__Aim of the task__: Below are some entries. Transcribe the lines from the one holding "Christopher Wiggins" to the one holding "mushrooms in a", inclusive, but not the pictures among them.

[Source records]
- Opening Delimiter -

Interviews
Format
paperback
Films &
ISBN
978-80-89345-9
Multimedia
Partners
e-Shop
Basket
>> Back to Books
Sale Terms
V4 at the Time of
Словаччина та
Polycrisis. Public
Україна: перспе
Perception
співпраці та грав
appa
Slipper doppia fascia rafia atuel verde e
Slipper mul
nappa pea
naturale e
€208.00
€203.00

- Closing Delimiter -
- Opening Delimiter -

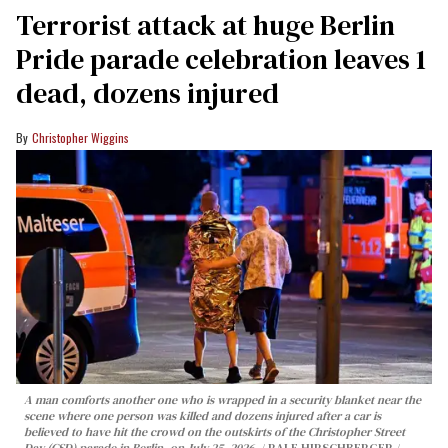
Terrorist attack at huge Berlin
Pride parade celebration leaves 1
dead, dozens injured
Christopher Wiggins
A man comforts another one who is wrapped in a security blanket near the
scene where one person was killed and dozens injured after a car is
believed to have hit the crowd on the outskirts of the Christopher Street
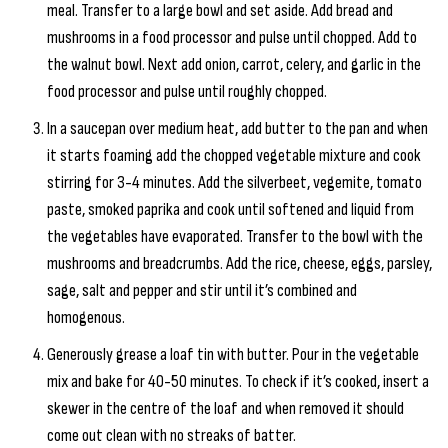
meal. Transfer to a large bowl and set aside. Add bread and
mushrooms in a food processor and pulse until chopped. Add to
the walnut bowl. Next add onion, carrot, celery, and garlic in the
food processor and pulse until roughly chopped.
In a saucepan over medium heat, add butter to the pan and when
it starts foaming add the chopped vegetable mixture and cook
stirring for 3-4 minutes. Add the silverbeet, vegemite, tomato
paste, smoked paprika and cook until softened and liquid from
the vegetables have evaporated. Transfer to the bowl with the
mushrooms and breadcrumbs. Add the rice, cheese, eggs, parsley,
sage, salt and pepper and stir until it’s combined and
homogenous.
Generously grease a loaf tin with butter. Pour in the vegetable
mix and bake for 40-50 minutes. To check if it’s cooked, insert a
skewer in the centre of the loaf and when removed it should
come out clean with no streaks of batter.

- Closing Delimiter -

__Solution__:
Christopher Wiggins
A man comforts another one who is wrapped in a security blanket near the
scene where one person was killed and dozens injured after a car is
believed to have hit the crowd on the outskirts of the Christopher Street
meal. Transfer to a large bowl and set aside. Add bread and
mushrooms in a food processor and pulse until chopped. Add to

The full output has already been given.